Task item ▸ Repeat the passage from the article on corporate representation in Florida courts word for word, beginning at the words that include "What the Case" and stopping after "as a nullity.".

Florida courts are unambiguous: a corporation cannot represent itself. The consequences of getting this wrong range from stricken filings to default judgments entered without any hearing on the merits. This article explains the general rule, the one narrow exception, how the rule applies to LLCs, and what happens when businesses attempt to go it alone.
Key Takeaways
- Florida corporations must be represented by a licensed attorney in Circuit Court and County Court. Officers, CEOs, and sole shareholders cannot substitute for counsel.
- LLCs face the same requirement — a manager or member without a law license cannot file pleadings or appear on the entity's behalf.
- Florida Small Claims Court (disputes under $8,000) is the only recognized exception— and even then, the judge retains discretion over representation.
- Unauthorized filings are treated as if they were never filed, which can trigger procedural default.
- A default judgment can end a case entirely without any hearing on the merits.
The General Rule: Florida Corporations Must Be Represented by an Attorney
Florida courts have applied this rule consistently for decades. A corporation is not a natural person — it cannot walk into a courtroom and speak for itself. Without a licensed attorney, it has no legal voice.
What the Case Law Establishes
Four Florida appellate decisions form the core of this rule:
- Nicholson Supply Co. v. First Federal Savings & Loan Ass'n of Hardee County, 184 So.2d 438 (Fla. 2d DCA 1966) — a complaint signed by a non-attorney corporate officer was treated as a nullity.

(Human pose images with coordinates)
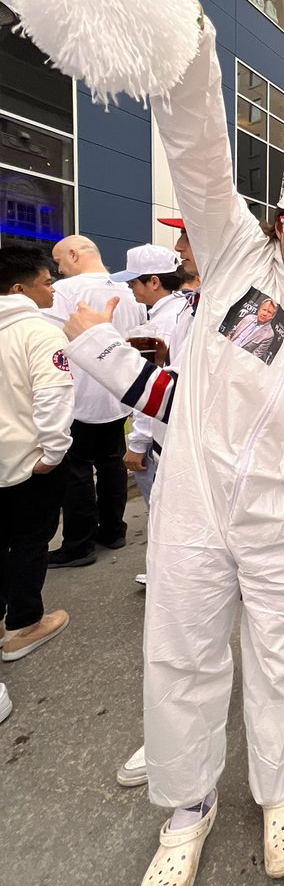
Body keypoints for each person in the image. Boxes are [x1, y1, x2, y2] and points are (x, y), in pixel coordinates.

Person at [132, 12, 284, 886]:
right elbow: (198, 147)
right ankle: (186, 809)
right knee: (181, 660)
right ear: (280, 219)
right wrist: (187, 45)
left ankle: (280, 790)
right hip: (191, 512)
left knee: (279, 662)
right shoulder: (234, 258)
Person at [42, 235, 145, 567]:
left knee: (77, 472)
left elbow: (46, 340)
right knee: (111, 464)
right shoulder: (130, 293)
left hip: (81, 395)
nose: (58, 269)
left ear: (74, 254)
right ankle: (114, 530)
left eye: (59, 261)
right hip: (118, 394)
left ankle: (78, 544)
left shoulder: (66, 292)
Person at [0, 246, 73, 667]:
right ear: (18, 288)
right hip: (30, 462)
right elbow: (53, 396)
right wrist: (54, 451)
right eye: (47, 282)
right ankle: (24, 625)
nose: (52, 288)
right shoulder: (40, 331)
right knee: (30, 542)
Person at [110, 244, 189, 506]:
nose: (130, 288)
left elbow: (155, 385)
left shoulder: (161, 324)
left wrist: (138, 441)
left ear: (154, 281)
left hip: (162, 435)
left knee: (160, 508)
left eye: (133, 282)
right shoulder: (182, 308)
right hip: (174, 433)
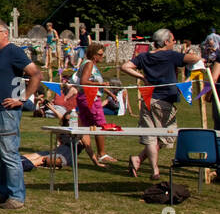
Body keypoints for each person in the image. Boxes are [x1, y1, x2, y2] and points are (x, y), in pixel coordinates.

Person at [120, 29, 201, 181]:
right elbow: (195, 58)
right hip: (164, 101)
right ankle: (154, 170)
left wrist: (142, 77)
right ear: (165, 42)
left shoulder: (144, 56)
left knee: (153, 136)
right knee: (166, 136)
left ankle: (141, 161)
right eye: (172, 40)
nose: (174, 43)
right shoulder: (171, 56)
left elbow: (125, 67)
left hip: (148, 99)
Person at [0, 19, 42, 209]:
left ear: (5, 33)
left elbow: (36, 74)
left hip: (8, 111)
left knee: (9, 154)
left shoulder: (14, 52)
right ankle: (3, 191)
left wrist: (23, 98)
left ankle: (17, 196)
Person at [74, 42, 117, 165]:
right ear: (93, 55)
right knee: (101, 124)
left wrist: (109, 93)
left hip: (84, 97)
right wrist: (101, 85)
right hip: (90, 98)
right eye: (100, 54)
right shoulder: (89, 64)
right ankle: (101, 154)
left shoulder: (87, 64)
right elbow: (84, 81)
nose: (102, 57)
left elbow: (92, 81)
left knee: (88, 126)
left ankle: (88, 153)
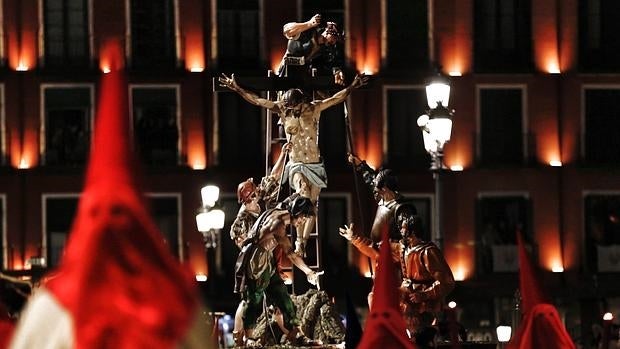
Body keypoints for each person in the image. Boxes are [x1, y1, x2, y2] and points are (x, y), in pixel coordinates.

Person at [219, 73, 369, 256]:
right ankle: (298, 242)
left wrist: (352, 86)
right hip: (296, 162)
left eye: (294, 106)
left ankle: (302, 242)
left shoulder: (313, 109)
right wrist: (238, 89)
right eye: (289, 106)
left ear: (301, 102)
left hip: (314, 162)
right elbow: (258, 101)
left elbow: (336, 98)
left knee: (312, 205)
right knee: (302, 193)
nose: (291, 109)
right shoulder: (283, 109)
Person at [339, 204, 455, 344]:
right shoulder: (402, 248)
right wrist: (355, 238)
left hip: (423, 300)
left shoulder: (428, 252)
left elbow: (447, 282)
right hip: (407, 292)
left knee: (408, 317)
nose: (400, 231)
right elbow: (377, 250)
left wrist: (425, 294)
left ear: (412, 232)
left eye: (403, 228)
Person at [234, 196, 323, 346]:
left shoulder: (279, 212)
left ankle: (297, 334)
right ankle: (248, 338)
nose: (303, 221)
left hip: (267, 260)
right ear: (297, 211)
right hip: (257, 262)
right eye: (303, 217)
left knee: (283, 296)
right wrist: (309, 272)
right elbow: (291, 254)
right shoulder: (278, 224)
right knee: (254, 300)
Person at [229, 143, 291, 346]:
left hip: (270, 261)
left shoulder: (261, 199)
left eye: (257, 193)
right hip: (254, 266)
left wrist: (283, 156)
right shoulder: (241, 221)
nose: (258, 196)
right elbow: (244, 247)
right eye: (254, 195)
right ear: (247, 199)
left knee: (279, 298)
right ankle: (242, 336)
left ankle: (291, 332)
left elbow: (272, 178)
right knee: (251, 302)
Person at [348, 153, 412, 242]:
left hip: (389, 253)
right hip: (376, 250)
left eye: (378, 188)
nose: (376, 190)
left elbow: (407, 237)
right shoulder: (382, 197)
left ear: (384, 188)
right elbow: (372, 179)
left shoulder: (401, 209)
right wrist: (360, 165)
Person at [278, 14, 345, 89]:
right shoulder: (307, 33)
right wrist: (309, 24)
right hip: (288, 71)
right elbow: (286, 30)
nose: (334, 42)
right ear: (327, 31)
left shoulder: (324, 48)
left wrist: (336, 71)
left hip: (305, 76)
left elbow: (327, 65)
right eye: (335, 37)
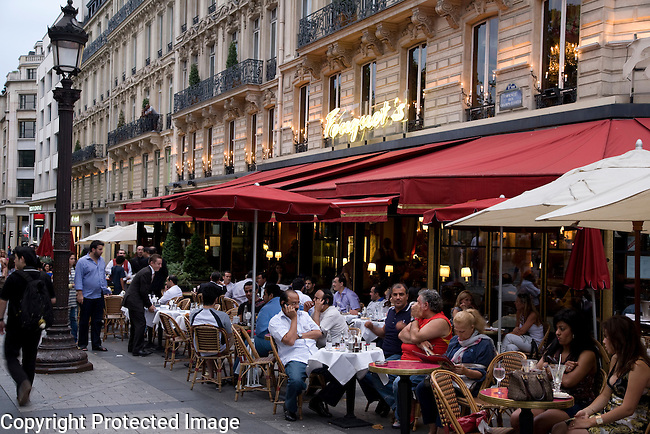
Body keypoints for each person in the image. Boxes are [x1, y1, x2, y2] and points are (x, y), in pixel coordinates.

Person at [555, 315, 650, 434]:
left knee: (573, 432)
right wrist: (587, 411)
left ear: (618, 339)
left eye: (606, 337)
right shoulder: (616, 359)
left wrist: (592, 421)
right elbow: (605, 395)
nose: (603, 341)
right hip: (608, 416)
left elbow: (628, 409)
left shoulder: (638, 366)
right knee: (559, 428)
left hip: (630, 423)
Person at [511, 309, 599, 434]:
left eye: (562, 329)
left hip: (574, 404)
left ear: (575, 330)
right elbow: (535, 370)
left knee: (539, 423)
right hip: (548, 399)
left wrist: (547, 368)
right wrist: (554, 368)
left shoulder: (586, 354)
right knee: (516, 418)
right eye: (557, 328)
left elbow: (568, 381)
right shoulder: (555, 347)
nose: (557, 333)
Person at [415, 309, 497, 433]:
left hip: (473, 384)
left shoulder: (484, 343)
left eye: (462, 331)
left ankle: (443, 428)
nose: (459, 334)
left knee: (440, 389)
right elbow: (448, 359)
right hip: (452, 378)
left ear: (472, 328)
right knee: (422, 387)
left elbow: (484, 374)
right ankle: (432, 427)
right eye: (456, 330)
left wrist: (465, 371)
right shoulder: (455, 340)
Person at [0, 246, 55, 406]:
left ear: (22, 259)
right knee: (30, 358)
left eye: (15, 258)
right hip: (36, 324)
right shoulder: (44, 277)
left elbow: (3, 300)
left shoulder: (14, 278)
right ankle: (26, 390)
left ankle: (22, 382)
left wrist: (0, 319)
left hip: (16, 323)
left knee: (11, 356)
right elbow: (52, 300)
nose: (14, 261)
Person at [393, 289, 453, 428]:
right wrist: (419, 342)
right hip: (407, 363)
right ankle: (403, 407)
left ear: (426, 305)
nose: (414, 306)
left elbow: (413, 336)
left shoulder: (439, 321)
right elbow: (402, 335)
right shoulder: (421, 319)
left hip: (428, 367)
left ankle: (404, 418)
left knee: (398, 383)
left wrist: (414, 323)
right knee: (375, 375)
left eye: (417, 302)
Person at [268, 289, 322, 421]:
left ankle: (318, 401)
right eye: (293, 303)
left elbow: (318, 333)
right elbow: (290, 341)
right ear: (283, 304)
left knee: (341, 375)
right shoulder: (275, 322)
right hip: (294, 357)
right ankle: (290, 407)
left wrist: (300, 335)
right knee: (296, 381)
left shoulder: (304, 315)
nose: (297, 306)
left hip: (314, 354)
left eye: (298, 303)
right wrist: (294, 319)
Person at [359, 283, 412, 417]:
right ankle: (386, 399)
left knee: (376, 372)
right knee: (361, 371)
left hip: (399, 355)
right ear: (391, 297)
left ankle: (397, 407)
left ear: (407, 296)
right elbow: (383, 333)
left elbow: (415, 338)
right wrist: (371, 328)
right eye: (395, 295)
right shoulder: (391, 312)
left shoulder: (411, 314)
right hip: (383, 353)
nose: (398, 297)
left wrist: (405, 329)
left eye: (401, 294)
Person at [308, 288, 353, 418]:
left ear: (325, 301)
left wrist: (315, 311)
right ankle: (318, 399)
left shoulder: (331, 313)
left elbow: (317, 331)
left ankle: (318, 399)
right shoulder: (319, 312)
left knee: (347, 374)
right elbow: (310, 328)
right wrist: (308, 311)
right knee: (347, 375)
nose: (314, 301)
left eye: (317, 298)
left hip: (338, 353)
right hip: (324, 354)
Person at [75, 240, 111, 352]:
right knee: (84, 321)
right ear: (93, 249)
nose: (101, 252)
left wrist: (105, 290)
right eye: (100, 249)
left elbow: (102, 277)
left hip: (98, 295)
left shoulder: (101, 261)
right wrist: (79, 293)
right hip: (86, 295)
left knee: (97, 321)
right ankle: (82, 343)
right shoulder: (82, 261)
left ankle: (96, 343)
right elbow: (78, 278)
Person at [123, 254, 162, 357]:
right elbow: (143, 291)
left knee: (136, 324)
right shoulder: (147, 272)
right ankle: (137, 349)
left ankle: (132, 346)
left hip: (132, 299)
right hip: (134, 300)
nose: (160, 266)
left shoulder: (147, 271)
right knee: (141, 324)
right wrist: (149, 305)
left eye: (161, 264)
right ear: (151, 263)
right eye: (158, 264)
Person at [254, 283, 283, 357]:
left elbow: (260, 331)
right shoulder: (285, 304)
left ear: (271, 295)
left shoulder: (266, 308)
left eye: (265, 294)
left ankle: (247, 366)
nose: (263, 297)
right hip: (287, 340)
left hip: (274, 343)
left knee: (250, 341)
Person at [68, 252, 78, 343]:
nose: (73, 261)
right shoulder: (61, 271)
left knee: (73, 318)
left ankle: (74, 338)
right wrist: (71, 285)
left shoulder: (74, 271)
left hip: (73, 298)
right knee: (67, 319)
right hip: (66, 298)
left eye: (74, 259)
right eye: (71, 259)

Result ▸
What the Case Law Establishes
Four Florida appellate decisions form the core of this rule:
- Nicholson Supply Co. v. First Federal Savings & Loan Ass'n of Hardee County, 184 So.2d 438 (Fla. 2d DCA 1966) — a complaint signed by a non-attorney corporate officer was treated as a nullity.